THe point in the canonical ensemble should be that the energy is not constant, so why do we want to have  $(\sum_i p_iE_i-E)=0$ and what does this $E$ represent?-Similarly, for the particle number in the grand canonical ensemble, it is not clear to me, why we want to have $(\sum_i p_iN_i-N)=0$.

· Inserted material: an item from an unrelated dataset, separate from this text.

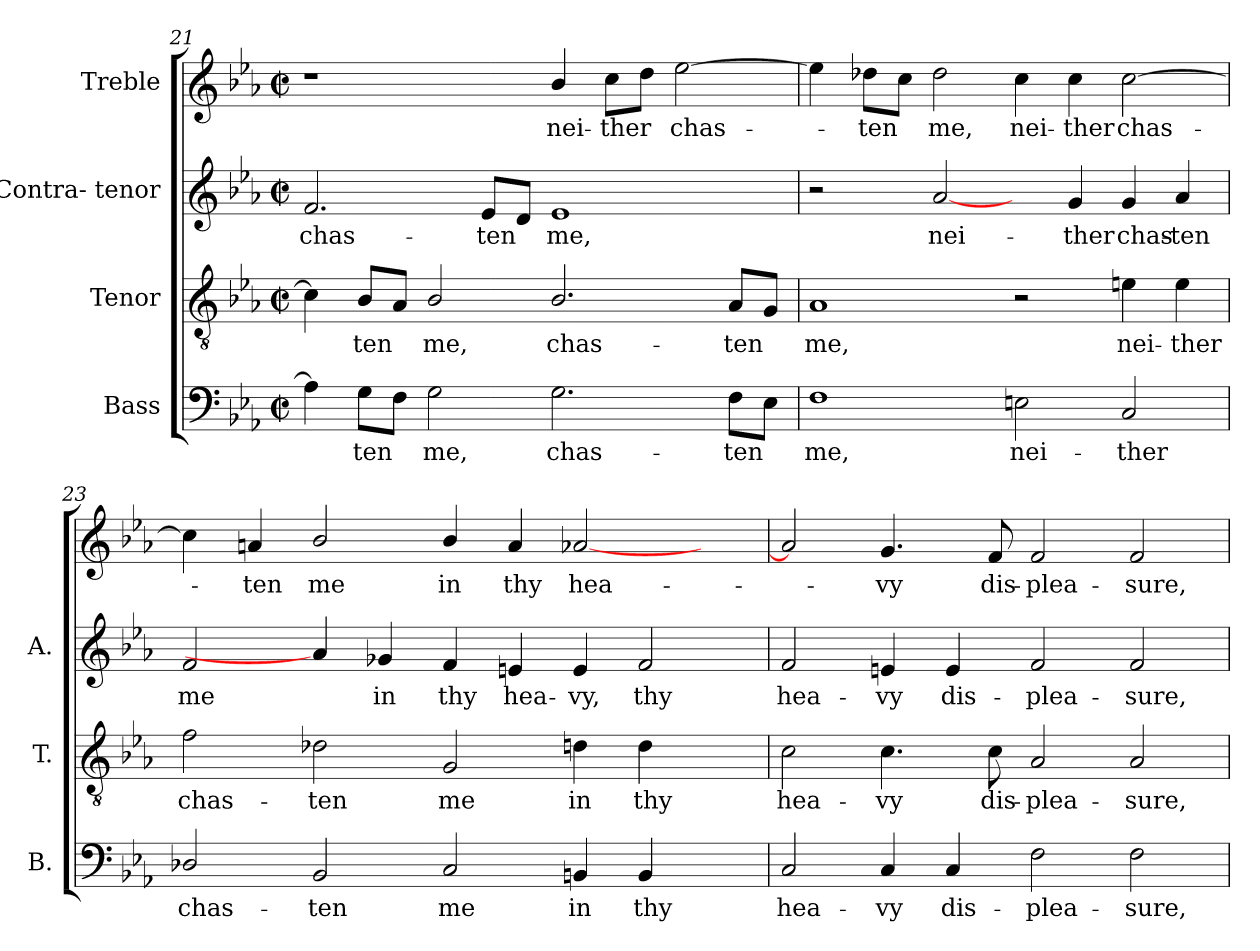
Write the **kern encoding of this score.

 A: For a system in the grand-canonical ensemble, the symbols $E$ and $N$ are not fixed values of the energy and particle number respectively.  They are specified values for the ensemble averages of these quantities.  Explicitly:
\begin{align}
  E = \langle \hat H\rangle, \qquad N = \langle \hat N\rangle,
\end{align}
where angled brackets denote ensemble averages, and $\hat H$ and $\hat N$ are the hamiltonian and number operator of the system respectively.  Even more explicitly, in the density matrix formalism, the ensemble average of an observable $\hat O$ given a state $\hat \rho$ of the system is defined as
\begin{align}
  \langle \hat O\rangle = \mathrm{tr}(\hat \rho\hat O).
\end{align}
In the thermodynamic limit, namely in the limit of a large number of constituent subsystems, the distribution of energy and particle number will generically be extremely sharply peaked around their ensemble averages, and in that case, there essentially is a fixed amount of energy or a fixed number of particles in the system, so this often leads to abuse of notation and language, but the abuse isn't so bad since the distributions are indeed extremely sharp.
A: E is the total energy. The energy $E_i$ is the energy of the $i$-th ensemble. The quantity $p_i E_i$ is like $\langle E_i\rangle$, which is the average energy of the $i$-th ensemble. The same sort of argument is true for the particle number. The total energy E across all the sub-systems has to be fixed and some finite-value. The same is true for the particle number and hence, the constraints for $E$ and $N$.